Theano is more like an optimization library than a neural network framework. PyLearn2 is a framework based on it, which provides many network structures and tools. But like Caffe, it uses a YAML config file to describe the structure of the network, which makes me uncomfortable.
Deeplearning4j
This is a framework written in Java. It is not so famous, but interesting to me. I’m more familiar with Java than C++. A Java framework means a better IDE, more libraries to use. And it may support Scala, which I use a lot these days. So I tried it a little, but it is not as good as I thought.
First of all, it is under heavy development. And the names of methods and variables are too long and the API is not so great to use. Most importantly, the performance doesn’t seem very good and the integration with the GPU is not very easy. And it is not popular in the research field, so communication with others may become a problem.
Torch7
This is the framework I finally used. Actually, it is the first framework I’ve used.
Some big companies use it, including Deep Mind (Google), Facebook and so on. It is written in Lua, which is a language I’ve always wanted to learn. It is easy to understand. When it comes to the low level, you just need to read the C code, which is easier to read than the C++ code. There is no magic between the high level and the low level, I can just dig it. Its performance is great, and the ecosystem is big and healthy.
But it also has some cons. For example, the error hint is not so great, and the code is too flexible so that you must read the document to know how to use some modules.
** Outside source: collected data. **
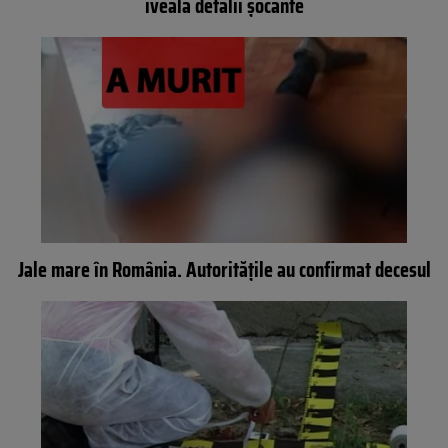
iveală detalii șocante
Jale mare în România. Autoritățile au confirmat decesul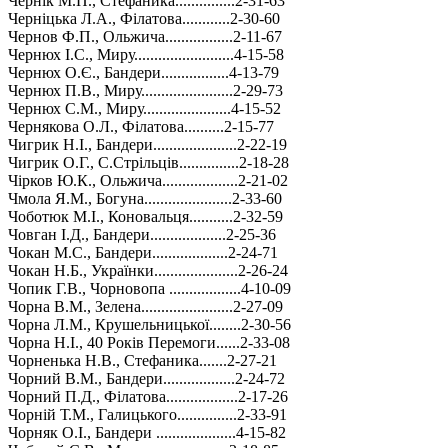
Чернік М.П., Стефаника...............2-31-63
Черніцька Л.А., Філатова............2-30-60
Чернов Ф.П., Ольжича.................2-11-67
Чернюх І.С., Миру.........................4-15-58
Чернюх О.Є., Бандери.................4-13-79
Чернюх П.В., Миру.......................2-29-73
Чернюх С.М., Миру......................4-15-52
Чернякова О.Л., Філатова..........2-15-77
Чигрик Н.І., Бандери.....................2-22-19
Чигрик О.Г., С.Стрільців...............2-18-28
Чірков Ю.К., Ольжича...................2-21-02
Чмола Я.М., Богуна......................2-33-60
Чоботюк М.І., Коновальця...........2-32-59
Човган І.Д., Бандери...................2-25-36
Чокан М.С., Бандери...................2-24-71
Чокан Н.Б., Українки.....................2-26-24
Чопик Г.В., Чорновопа ..................4-10-09
Чорна В.М., Зелена.......................2-27-09
Чорна Л.М., Крушельницької........2-30-56
Чорна Н.І., 40 Років Перемоги......2-33-08
Чорненька Н.В., Стефаника.......2-27-21
Чорний В.М., Бандери..................2-24-72
Чорний П.Д., Філатова..................2-17-26
Чорній Т.М., Галицького...............2-33-91
Чорняк О.І., Бандери ....................4-15-82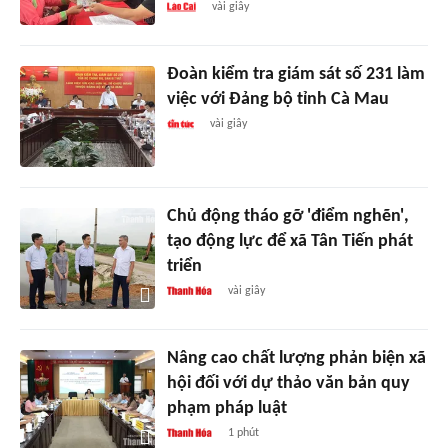
vài giây
Đoàn kiểm tra giám sát số 231 làm
việc với Đảng bộ tỉnh Cà Mau
vài giây
Chủ động tháo gỡ 'điểm nghẽn',
tạo động lực để xã Tân Tiến phát
triển
vài giây
Nâng cao chất lượng phản biện xã
hội đối với dự thảo văn bản quy
phạm pháp luật
1 phút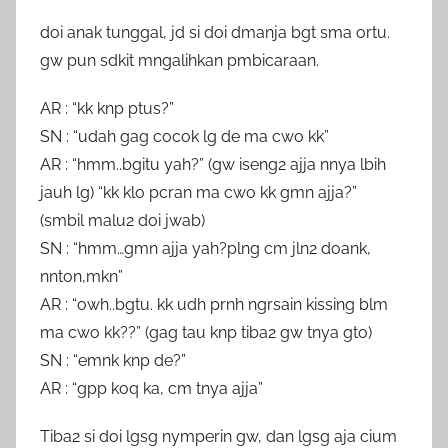
doi anak tunggal, jd si doi dmanja bgt sma ortu.
gw pun sdkit mngalihkan pmbicaraan.
AR : “kk knp ptus?”
SN : “udah gag cocok lg de ma cwo kk”
AR : “hmm..bgitu yah?” (gw iseng2 ajja nnya lbih
jauh lg) “kk klo pcran ma cwo kk gmn ajja?”
(smbil malu2 doi jwab)
SN : “hmm…gmn ajja yah?plng cm jln2 doank,
nnton,mkn”
AR : “owh..bgtu. kk udh prnh ngrsain kissing blm
ma cwo kk??” (gag tau knp tiba2 gw tnya gto)
SN : “emnk knp de?”
AR : “gpp koq ka, cm tnya ajja”
Tiba2 si doi lgsg nymperin gw, dan lgsg aja cium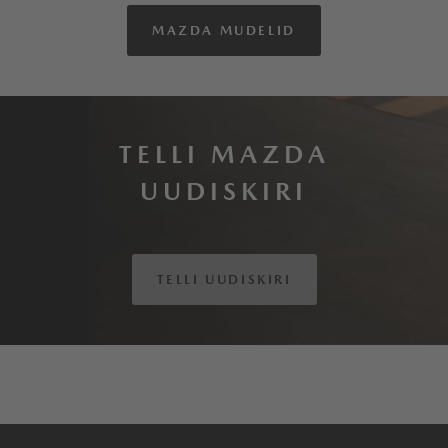
MAZDA MUDELID
TELLI MAZDA
UUDISKIRI
TELLI UUDISKIRI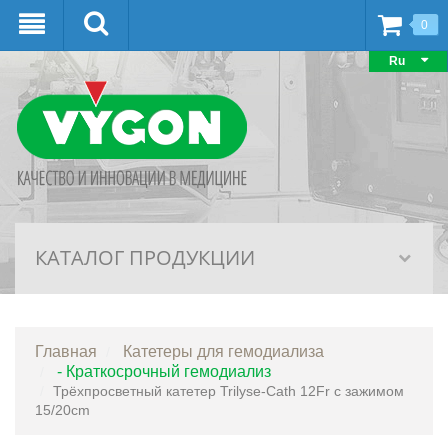
0
Ru
КАТАЛОГ ПРОДУКЦИИ
Главная
Катетеры для гемодиализа
- Краткосрочный гемодиализ
Трёхпросветный катетер Trilyse-Cath 12Fr с зажимом
15/20cm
But I can deal with it.
Write My Own Library
I wrote my own library with Scala and Breeze, in order to understand neural networks better.
It is very easy to write a neural network library (which is not distributed), as long as you understand it. While I wrote it, I realized that the core of neural networks is just gradient optimization (with many tricks). One layer of a network is just a function, layers are just functions after functions. So the gradient of each layer is computed by the chain rule. When you need a new layer, just write how to compute the output and the gradient, then you can push it into the network structure.
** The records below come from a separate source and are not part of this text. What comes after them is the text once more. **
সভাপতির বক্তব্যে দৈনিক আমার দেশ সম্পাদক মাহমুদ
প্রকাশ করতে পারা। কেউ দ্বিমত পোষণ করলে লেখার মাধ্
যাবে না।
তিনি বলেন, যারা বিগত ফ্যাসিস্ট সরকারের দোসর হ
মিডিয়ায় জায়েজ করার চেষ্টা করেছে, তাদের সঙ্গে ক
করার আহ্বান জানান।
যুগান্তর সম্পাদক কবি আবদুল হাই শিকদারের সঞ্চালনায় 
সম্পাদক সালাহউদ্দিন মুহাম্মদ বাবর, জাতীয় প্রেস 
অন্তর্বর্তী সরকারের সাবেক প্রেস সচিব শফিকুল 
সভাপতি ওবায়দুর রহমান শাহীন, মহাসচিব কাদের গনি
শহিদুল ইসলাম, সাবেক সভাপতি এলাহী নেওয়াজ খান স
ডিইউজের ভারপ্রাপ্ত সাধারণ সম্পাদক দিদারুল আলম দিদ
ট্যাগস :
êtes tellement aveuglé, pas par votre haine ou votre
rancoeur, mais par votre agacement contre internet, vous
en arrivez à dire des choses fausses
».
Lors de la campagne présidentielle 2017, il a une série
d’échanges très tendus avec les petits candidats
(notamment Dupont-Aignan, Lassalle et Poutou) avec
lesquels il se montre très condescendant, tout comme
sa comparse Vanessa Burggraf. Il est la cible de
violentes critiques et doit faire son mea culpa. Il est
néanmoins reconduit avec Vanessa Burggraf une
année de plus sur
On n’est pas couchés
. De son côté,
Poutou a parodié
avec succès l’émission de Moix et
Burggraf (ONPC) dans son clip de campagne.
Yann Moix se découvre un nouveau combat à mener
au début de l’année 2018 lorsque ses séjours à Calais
Using Scala to write it feels good, because OOP makes it feel natural to write layers. And the trait system makes it more pleasurable. But the performance is not as good as the libraries above. Making it support GPU is hard, too. Running a large-size network makes it run forever. So I gave up after writing the convolution network and used Torch7 instead.
Run Some Examples
This article gives some great advice on choosing a GPU for deep learning. Titan X is great but is too expensive. So I decided to wait until next year when NVIDIA will release their new GPU with 10X power. At the same time, I have a GPU with 1G RAM in my office.
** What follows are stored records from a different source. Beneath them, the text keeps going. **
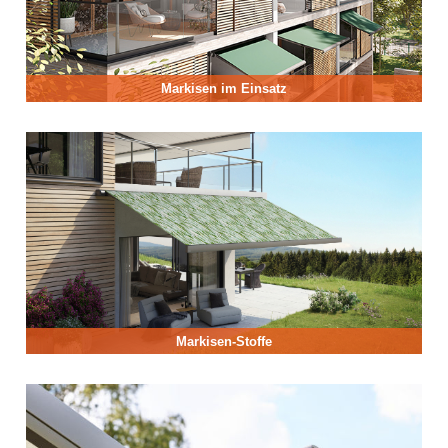
Markisen im Einsatz
Markisen-Stoffe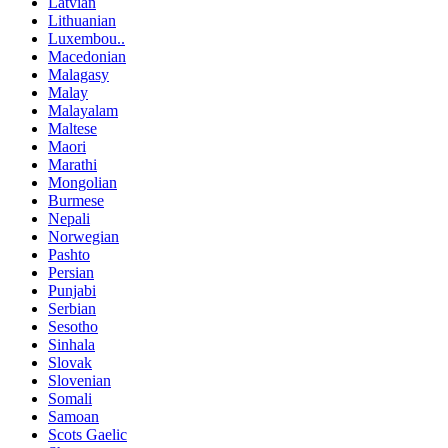
Latvian
Lithuanian
Luxembou..
Macedonian
Malagasy
Malay
Malayalam
Maltese
Maori
Marathi
Mongolian
Burmese
Nepali
Norwegian
Pashto
Persian
Punjabi
Serbian
Sesotho
Sinhala
Slovak
Slovenian
Somali
Samoan
Scots Gaelic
I wrote some simple code like MLP and simple convolution networks to train with MNIST data. Then I decided to run some large examples.
First, I run the example from fbcunn, which is a AlexNet training on ImageNet. The ImageNet data is too big and the bandwidth of my office is too small. So I run the example with an g2.2xlarge
instance on AWS. It still took lots of time, which trained for 2 days to achieve a precision of about 30% (not ended yet). Then I realized it is too expensive to run it on AWS and stopped it.
The second example I ran was an RNN example. The code is from here. I ran it on the machine with 1GB RAM GPU. It looks good on small networks. But when I use the data from Chinese Wikipedia (with 1G plain text), the memory of GPU could only train a network of 512 parameters, which is too small to get good results.
The time of training large neural networks is really long. So I will wait for the new hardware to continue my research. In the meantime, I will review the knowledge about linear algebra and probability theory.